M Dahmani souligna pour sa part que malgré une guerre civile atroce où des voisins voire des familles entières se sont déchirées, certains sont encore prêts à se battre pour la liberté. La solution, si elle ne réside pas, effectivement, dans l’organisation d’élections libres qui imposeraient magiquement la démocratie, consiste au moins à démanteler l’appareil autoritaire dont il a fait l’inventaire au début.
 
Il conclut enfin en exhortant les membres de l’immigration maghrébine en France et en Europe à inciter les gouvernements européens à réviser leur vision sur leurs homologues maghrébins. Étrangement, il promut la sénatrice Alima Boumédienne-Thiéry -Les Verts- en exemple à suivre, et rappela sans plus de précision qu’elle allait faire l’objet d’un procès à Nanterre pour incitation à la haine raciale.
 
 
Je retire de ces débat l’impression d’une lucidité dont nos journalistes et débateurs, paralysés par leurs tabous ou, plus prosaïquement, par la conviction que leurs compatriotes sont des monstres en puissance, susceptibles d’agresser leurs voisins maghrébins si on ne leur tient pas un discours "antiraciste", gagneraient à s’inspirer. Ce qui convient à légitimer le nationalisme algérien le plus obtus incarné par le président Bouteflika.
Quant à l’espoir…La tenue d’un tel débat est déjà en soi porteur d’espoir, et, cela vaut pour tous les pays, rien n’est jamais définitivement acquis ou perdu.
 
Pour en revenir à mon point de départ, on voit bien à quel point le film Hors la loi est une imposture.

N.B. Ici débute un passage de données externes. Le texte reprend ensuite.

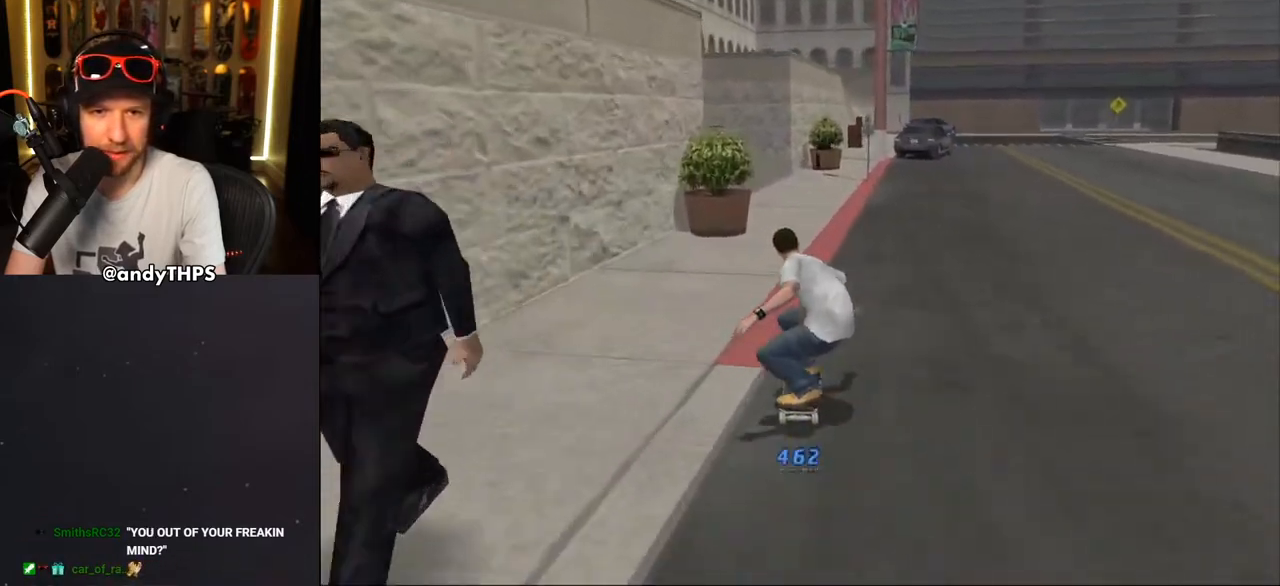
{"buttons": ["CROSS", "DPAD_RIGHT"], "left_stick": "center", "right_stick": "center", "events": [[33, "DPAD_RIGHT", "up"], [467, "DPAD_RIGHT", "down"]]}
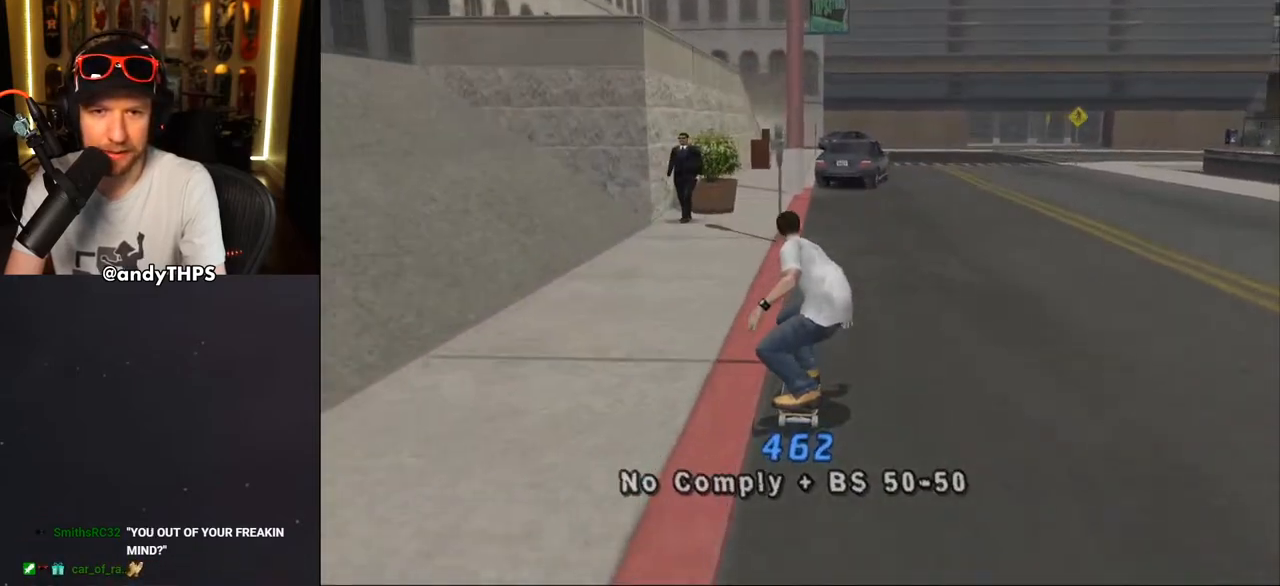
{"buttons": ["TRIANGLE", "DPAD_UP"], "left_stick": "center", "right_stick": "center", "events": [[50, "DPAD_RIGHT", "up"], [167, "DPAD_UP", "down"], [250, "DPAD_UP", "up"], [300, "DPAD_UP", "down"], [400, "DPAD_UP", "up"], [417, "DPAD_UP", "down"], [450, "CROSS", "up"], [500, "TRIANGLE", "down"]]}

Vu l’état de la liberté d’expression en Algérie, les pressions qui ont lieu sur les voix qui déplaisent, et le discours du président Bouteflika, qui instruit chaque jour le procès de la France en génocide, comment croire une seule seconde que le gouvernement algérien a financé le film de Rachid Bouchareb par seul amour de l’art ?
Pour information, le livre de Mme Kaci n’est toujours pas publié en Algérie, officiellement pour des raisons administrative : la procédure ISBN n’est pas bouclée…
 
Quelques ambiguïtés ressortent aussi du discours de M Dahmani, qui promeut un lobbying officiel des populations d’origine immigrée. Au risque de rendre crédible une théorie de la cinquième colonne, qui manipule la politique étrangère de la France. J’ignore l’ampleur du soutien offert par la sénatrice Alima Boumedienne-Thiéry à la cause des démocrates algériens. Mais on peut aussi constater qu’elle est également bien référencée par les très communautaristes oumma.com et indigènes de la république pour son lobbying pro-Palestinien. Il est vrai qu’on retombe par là dans les aberrations des Verts, qui font une distinction subtile entre le nationalisme français, mauvais, et le nationalisme palestinien, foncièrement bon.
Mais, au fait, pourquoi les Algériens, comme les Français d’ailleurs, devraient-ils porter sur leurs épaules tous les malheurs plus ou moins fantasmés des Palestiniens, et hurler à l’unisson des fanatiques qui font leur miel de ce conflit ?
 
Olivier Pierret


[1] Un prêtre l’a appris à ses dépends, qui est poursuivi pour avoir célébré une messe sans autorisation avec des migrants sub-sahariens.
[2] Autopsie du lynchage d’un noble par des paysans de Dordogne en 1870, sur fond de guerre entre la France et la Prusse.